On Saturday 27 Sep 2008 11:45:38 am stephane ducasse wrote:
> Why do I get a visual representation? How the mapping is done from the  
> unicode to the glyph.
Unicode codepoints are processed by a shaping engine to generate a graphic. 
The term 'glyph' (carving in Greek) is historical since typefaces were carved 
from metal. The shaping engine is trivial in the case of Latin-1 character 
set. The first 256 code points are same as Extended ASCII and the graphic can 
be looked up in a font table. Rendering "hello" on the screen involves 
extracting the box dimensions and graphic of h, e, l, o from a font table, 
laying out five boxes and then rendering appropriately into the five boxes. 
Other languages have thousands of such graphics (pictals?) and the rendering 
algorithms are complex enough to require a shaping engine with pluggable 
rendering algorithms. google for Dr. Yannis Haralambous works for details.

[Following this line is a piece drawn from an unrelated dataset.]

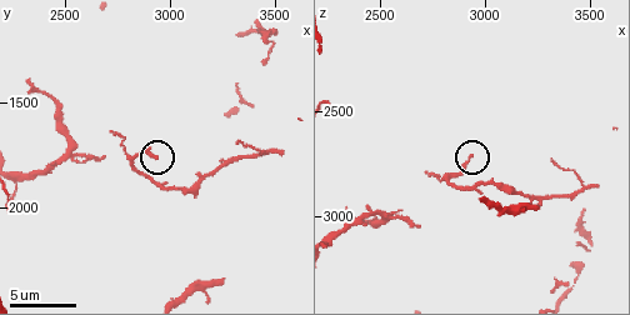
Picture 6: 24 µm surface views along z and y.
look pieces 6um at (2940, 1750, 2720)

> Should we always passed via a transformation?
UTF-8 is recommended when passing Unicode strings across programs and machines 
for the sake of backward compatibility. Within a program, the choice of 
encoding depends on the string handling requirements. For instance, if a 
program deals with palindromes, then an encoding for "rés" like:
   <r> <grave> <e> <s>
will break current algorithms that just reverse the string of codepoints.

> How the encodings schema (UTF-*) associates a code point to its glyph?
The Unicode sequence "hello world" transformed into UTF-8 is same as its 
Extended ASCII encoding. The process is more involved for Asian languages, so 
a separate shaping engine is required. Examples are Pango, Qt shaping engine, 
Uniscribe etc.

Regards .. Subbu